**WORK TO DO**
Print the data below line for line. Begin at its first line and stop after the line that contains "खेळण्याबरोबर", including both ends.

**MATERIAL SHOWN**

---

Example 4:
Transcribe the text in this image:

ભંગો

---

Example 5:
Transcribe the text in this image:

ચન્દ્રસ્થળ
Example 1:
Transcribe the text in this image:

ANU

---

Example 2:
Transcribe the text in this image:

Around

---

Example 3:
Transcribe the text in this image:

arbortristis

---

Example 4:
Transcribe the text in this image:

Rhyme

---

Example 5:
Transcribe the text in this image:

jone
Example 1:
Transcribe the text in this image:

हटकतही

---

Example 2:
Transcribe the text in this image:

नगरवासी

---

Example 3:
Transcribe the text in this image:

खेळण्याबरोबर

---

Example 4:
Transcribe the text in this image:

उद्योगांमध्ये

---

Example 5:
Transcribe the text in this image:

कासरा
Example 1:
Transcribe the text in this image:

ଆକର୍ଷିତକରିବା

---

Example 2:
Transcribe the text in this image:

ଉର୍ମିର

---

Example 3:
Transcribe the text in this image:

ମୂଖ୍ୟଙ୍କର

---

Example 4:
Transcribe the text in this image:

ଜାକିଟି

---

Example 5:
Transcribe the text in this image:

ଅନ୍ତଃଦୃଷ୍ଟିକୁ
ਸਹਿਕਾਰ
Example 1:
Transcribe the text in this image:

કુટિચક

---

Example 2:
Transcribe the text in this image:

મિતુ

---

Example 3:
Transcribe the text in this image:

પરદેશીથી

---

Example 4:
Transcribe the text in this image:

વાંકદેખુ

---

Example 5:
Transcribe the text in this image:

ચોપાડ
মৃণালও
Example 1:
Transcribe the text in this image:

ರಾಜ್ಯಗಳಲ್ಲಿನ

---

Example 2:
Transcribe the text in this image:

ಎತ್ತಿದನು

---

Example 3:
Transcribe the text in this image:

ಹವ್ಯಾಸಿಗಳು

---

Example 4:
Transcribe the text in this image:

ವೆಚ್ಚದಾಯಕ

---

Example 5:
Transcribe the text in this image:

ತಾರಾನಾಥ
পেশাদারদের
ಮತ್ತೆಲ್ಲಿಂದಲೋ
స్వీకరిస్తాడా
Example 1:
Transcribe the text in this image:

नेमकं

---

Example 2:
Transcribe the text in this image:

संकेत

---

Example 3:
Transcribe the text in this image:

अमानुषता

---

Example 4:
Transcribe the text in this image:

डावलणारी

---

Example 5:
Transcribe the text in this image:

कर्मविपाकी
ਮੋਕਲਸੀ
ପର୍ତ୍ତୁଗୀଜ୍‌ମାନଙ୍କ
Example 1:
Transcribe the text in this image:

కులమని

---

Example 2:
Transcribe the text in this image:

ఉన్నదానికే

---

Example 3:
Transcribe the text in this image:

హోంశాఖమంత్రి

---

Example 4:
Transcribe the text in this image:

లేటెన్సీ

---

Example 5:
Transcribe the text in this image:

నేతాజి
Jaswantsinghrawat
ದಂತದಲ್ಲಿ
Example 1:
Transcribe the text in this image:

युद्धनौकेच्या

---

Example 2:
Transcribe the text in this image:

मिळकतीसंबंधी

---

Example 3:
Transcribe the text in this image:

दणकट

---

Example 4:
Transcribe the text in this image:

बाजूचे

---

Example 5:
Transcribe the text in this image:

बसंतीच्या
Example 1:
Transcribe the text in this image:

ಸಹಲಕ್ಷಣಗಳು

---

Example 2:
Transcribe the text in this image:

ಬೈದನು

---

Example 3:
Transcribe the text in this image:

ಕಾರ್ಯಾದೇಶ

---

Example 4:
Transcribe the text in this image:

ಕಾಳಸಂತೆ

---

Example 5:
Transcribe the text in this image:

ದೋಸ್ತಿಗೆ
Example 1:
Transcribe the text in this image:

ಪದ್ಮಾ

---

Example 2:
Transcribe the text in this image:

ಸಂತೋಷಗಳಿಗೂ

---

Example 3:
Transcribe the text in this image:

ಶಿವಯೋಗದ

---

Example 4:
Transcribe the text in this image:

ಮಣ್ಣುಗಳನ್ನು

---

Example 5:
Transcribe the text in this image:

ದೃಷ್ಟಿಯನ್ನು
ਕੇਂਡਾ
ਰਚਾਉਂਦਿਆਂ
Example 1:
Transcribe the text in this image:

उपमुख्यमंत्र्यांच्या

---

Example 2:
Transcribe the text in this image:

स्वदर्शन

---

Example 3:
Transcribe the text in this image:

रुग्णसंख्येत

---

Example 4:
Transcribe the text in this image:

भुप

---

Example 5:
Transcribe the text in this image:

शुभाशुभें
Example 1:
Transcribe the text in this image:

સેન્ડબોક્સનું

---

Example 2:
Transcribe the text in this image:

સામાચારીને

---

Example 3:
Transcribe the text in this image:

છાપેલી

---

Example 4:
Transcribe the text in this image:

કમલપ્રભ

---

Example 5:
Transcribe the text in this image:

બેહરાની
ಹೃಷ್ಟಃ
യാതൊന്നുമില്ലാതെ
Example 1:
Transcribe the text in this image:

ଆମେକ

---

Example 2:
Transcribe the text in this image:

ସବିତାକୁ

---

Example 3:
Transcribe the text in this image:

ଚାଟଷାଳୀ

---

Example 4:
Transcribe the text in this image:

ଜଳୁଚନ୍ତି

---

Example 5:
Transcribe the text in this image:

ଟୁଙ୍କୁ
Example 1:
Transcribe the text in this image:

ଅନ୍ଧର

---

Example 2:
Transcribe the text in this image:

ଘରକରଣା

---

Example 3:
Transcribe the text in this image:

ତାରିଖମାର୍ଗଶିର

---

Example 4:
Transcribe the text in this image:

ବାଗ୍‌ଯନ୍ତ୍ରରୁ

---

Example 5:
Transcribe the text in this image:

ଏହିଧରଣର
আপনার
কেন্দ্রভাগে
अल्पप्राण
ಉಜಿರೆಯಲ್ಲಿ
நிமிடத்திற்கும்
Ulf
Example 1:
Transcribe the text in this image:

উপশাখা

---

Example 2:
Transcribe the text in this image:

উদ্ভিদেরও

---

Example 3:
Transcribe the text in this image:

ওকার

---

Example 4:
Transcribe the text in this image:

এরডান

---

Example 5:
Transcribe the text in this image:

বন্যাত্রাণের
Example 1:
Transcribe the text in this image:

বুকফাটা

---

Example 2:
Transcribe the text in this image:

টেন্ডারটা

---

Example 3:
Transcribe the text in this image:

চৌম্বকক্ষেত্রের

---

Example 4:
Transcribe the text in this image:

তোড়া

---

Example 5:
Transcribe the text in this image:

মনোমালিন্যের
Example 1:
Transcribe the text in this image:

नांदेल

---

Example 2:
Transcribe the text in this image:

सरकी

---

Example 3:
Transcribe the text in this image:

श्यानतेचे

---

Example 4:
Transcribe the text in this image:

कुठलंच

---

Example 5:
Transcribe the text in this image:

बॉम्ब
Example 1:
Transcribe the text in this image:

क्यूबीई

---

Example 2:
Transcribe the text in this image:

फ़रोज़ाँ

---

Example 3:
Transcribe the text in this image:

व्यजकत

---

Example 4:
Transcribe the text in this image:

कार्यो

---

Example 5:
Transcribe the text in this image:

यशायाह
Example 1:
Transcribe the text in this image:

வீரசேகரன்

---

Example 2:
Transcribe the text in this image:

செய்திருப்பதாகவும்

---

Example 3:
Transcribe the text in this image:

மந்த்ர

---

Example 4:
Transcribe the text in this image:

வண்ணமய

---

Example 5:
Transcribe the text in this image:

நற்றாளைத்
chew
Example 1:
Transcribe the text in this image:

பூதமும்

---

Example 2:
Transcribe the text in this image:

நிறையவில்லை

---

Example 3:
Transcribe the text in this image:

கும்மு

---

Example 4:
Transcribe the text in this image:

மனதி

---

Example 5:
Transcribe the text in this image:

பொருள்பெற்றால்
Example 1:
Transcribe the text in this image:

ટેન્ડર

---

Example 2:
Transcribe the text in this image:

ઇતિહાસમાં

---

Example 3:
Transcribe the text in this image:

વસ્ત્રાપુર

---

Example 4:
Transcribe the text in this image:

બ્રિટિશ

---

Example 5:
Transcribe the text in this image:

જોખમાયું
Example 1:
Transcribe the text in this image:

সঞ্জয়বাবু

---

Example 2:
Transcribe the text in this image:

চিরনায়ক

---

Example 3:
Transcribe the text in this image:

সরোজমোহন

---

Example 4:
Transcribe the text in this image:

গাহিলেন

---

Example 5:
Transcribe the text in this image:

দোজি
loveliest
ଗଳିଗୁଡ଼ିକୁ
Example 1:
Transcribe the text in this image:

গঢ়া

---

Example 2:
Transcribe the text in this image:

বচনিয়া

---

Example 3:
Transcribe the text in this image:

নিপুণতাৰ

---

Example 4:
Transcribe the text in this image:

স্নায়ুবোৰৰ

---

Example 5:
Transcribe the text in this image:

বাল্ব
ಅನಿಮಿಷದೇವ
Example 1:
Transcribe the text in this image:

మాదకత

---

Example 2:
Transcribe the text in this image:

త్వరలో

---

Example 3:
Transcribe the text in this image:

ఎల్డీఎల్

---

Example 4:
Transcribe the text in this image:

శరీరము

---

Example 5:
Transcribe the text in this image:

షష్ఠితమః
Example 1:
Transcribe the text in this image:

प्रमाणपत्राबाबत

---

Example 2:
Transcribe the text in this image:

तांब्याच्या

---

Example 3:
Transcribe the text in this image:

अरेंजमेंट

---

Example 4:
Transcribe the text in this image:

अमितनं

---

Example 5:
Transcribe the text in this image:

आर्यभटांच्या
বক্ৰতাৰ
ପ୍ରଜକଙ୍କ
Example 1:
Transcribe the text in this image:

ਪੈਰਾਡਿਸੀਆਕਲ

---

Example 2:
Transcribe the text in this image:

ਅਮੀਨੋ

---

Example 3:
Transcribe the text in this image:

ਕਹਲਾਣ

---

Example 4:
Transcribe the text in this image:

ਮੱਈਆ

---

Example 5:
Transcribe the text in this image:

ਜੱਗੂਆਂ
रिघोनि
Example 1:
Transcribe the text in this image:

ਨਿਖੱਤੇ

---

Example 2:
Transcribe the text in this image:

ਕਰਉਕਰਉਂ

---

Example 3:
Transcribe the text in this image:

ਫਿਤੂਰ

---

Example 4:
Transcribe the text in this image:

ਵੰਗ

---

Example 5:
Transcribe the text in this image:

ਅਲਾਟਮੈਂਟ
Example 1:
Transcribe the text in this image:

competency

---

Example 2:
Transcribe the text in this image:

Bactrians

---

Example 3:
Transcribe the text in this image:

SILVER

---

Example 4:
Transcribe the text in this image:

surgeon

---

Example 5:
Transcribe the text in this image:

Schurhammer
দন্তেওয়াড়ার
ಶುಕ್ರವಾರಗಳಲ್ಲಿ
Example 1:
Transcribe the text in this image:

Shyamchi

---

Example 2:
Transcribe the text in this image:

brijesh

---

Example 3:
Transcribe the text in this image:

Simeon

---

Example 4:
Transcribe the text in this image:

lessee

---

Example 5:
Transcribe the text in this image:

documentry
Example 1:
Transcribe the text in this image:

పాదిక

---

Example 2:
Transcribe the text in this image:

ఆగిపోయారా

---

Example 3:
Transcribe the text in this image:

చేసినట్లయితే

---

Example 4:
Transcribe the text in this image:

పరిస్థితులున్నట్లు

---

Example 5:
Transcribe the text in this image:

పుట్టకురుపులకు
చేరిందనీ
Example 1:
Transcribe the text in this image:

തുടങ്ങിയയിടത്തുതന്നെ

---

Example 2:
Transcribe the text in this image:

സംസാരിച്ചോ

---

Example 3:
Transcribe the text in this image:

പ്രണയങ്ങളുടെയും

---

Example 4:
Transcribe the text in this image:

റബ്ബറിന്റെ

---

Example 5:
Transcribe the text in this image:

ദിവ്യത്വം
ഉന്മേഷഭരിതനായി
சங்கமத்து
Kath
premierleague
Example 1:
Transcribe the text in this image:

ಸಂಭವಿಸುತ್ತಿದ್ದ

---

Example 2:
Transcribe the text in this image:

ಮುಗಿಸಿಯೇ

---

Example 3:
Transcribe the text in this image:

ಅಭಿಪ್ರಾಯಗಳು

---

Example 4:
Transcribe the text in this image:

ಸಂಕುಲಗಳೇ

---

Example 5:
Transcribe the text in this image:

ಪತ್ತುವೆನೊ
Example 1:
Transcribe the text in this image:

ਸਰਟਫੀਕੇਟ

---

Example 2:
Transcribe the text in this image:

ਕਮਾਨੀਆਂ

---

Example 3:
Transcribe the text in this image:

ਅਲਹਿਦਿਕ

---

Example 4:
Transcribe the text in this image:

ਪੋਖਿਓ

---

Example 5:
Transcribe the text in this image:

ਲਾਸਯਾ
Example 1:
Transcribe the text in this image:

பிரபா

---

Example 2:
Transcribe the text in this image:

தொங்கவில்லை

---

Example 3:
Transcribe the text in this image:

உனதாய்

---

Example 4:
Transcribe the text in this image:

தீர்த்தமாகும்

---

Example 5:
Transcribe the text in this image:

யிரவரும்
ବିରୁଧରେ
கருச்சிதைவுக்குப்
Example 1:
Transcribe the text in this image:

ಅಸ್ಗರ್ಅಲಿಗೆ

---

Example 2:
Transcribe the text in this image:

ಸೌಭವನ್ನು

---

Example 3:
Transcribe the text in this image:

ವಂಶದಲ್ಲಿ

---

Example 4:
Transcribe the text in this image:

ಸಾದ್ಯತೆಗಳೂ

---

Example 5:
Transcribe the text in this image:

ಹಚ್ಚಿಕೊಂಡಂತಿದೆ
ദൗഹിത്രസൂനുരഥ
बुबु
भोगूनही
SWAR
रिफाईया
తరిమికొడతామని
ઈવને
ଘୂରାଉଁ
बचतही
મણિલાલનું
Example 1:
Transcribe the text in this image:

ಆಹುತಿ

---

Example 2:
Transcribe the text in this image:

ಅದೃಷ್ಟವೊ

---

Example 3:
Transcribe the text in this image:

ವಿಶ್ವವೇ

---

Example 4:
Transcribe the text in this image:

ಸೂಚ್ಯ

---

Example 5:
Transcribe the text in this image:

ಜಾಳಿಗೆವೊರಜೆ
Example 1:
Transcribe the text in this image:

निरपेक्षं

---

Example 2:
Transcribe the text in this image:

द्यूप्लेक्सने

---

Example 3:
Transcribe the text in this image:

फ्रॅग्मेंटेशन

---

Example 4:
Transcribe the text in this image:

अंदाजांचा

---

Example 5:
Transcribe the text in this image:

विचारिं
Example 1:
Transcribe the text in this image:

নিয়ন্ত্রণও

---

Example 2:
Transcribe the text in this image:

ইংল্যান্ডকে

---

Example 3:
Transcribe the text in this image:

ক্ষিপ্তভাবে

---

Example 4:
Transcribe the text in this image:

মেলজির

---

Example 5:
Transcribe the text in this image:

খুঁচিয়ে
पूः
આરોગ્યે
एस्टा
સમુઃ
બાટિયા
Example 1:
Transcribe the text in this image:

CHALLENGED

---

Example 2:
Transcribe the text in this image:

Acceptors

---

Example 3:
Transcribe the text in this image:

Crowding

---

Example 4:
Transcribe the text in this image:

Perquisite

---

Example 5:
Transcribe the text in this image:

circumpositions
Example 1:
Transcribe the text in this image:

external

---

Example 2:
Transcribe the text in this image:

**RESULT OF THE EXERCISE**
---

Example 4:
Transcribe the text in this image:

ભંગો

---

Example 5:
Transcribe the text in this image:

ચન્દ્રસ્થળ
Example 1:
Transcribe the text in this image:

ANU

---

Example 2:
Transcribe the text in this image:

Around

---

Example 3:
Transcribe the text in this image:

arbortristis

---

Example 4:
Transcribe the text in this image:

Rhyme

---

Example 5:
Transcribe the text in this image:

jone
Example 1:
Transcribe the text in this image:

हटकतही

---

Example 2:
Transcribe the text in this image:

नगरवासी

---

Example 3:
Transcribe the text in this image:

खेळण्याबरोबर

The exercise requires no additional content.